One critical ingredient is ginger.

“My mother used to pull up an old ginger tree in our garden, asking me to clean and grind into it pieces for her to put it in the chè pot and stir it well. The peppery flavour of ginger helps the dish become tastier, attracting every diner,” Mien said.


Time for sweets: A corner of the famous chè shop at 16 Ngo Thi Nham Street in Hanoi.

Kinh people in the northern province of Bac Kan’s Cho Moi District are also famous for their chè con ong.

An official from the district, Nong Ich Nguyen, said the chè has high nutritional value and it carries the spirit and beliefs of the Kinh (Vietnam’s majority people) from thousands of years.

The Kinh in Cho Moi consider the fifth lunar month’s fifth lunar day as the day to go out to their fields and kill insects which are damaging crops. As part of the ritual surrounding this practice, they place a big plate of chè con ong among different kinds of fruits to worship their ancestors, praying for a bumper crop.

“Local housewives also cook this kind of chè for the Tết festival where all family members gather to welcome the country’s biggest holiday,” said Nguyen, adding that nowadays not only Kinh people but also other ethnic groups such as the Tay and Nung in the district have joined in to maintain and preserve the dish.

Meanwhile, Hanoians can enjoy these two types of chè at many chè shops across the city. One of them is Bà Thìn’s shop in the Old Quarter which has been a favourite address for chè lovers for nearly a century.

Thìn’s maternal grandchild Nguyen Thi Giang said: “My grandmother has sold the dish since 1930s. She handed the job down to my mother and me nowadays.”

Despite the ups and downs, Thin’s shop still carries her name and is always crowded in hot or cold weather.

Long-time customer Tran Thi Ngoc said that in  winter she has to wait for more than 15 minutes to have a bowl of chè bà cốt mixed with glutinous rice cooked with split peas.

“I enjoy it so much because it helps to warm up my body and my mind. I feel quite healthy after eating the dish.”

Ngoc said the chè is not so sweet, but it still has a strong flavour. The glutinous rice is soft but still holds its form.
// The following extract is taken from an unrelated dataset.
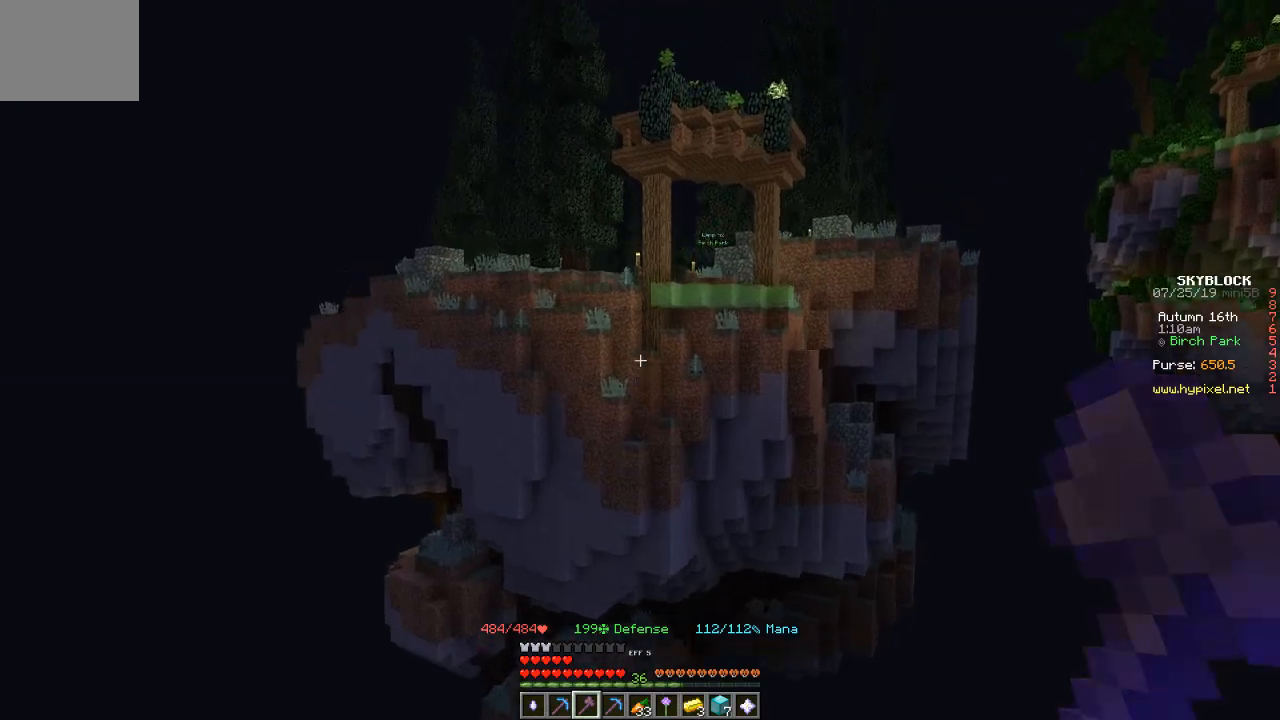
{"keys": [], "events": []}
The fragrance from the bowl of chè is durable until the last spoonful.

Apart from chè con ong and chè bà cốt, Thìn’s shop sells many other types of chè such as chè sen (lotus), chè đỗ xanh (green bean), chè đỗ đen đặc (condensed black bean) and other varieties to meet evolving demands, said Giang. 


It won’t sting: Chè con ong (honeycomb-shaped pudding) attracts not only locals but also foreign tourists.


Spicy-sweet: Chè bà cốt (pudding made of glutinous rice, ginger, and sugar) of Bà Thìn in Hanoi is another famous address for chè lovers in and outside the capital for nearly a century.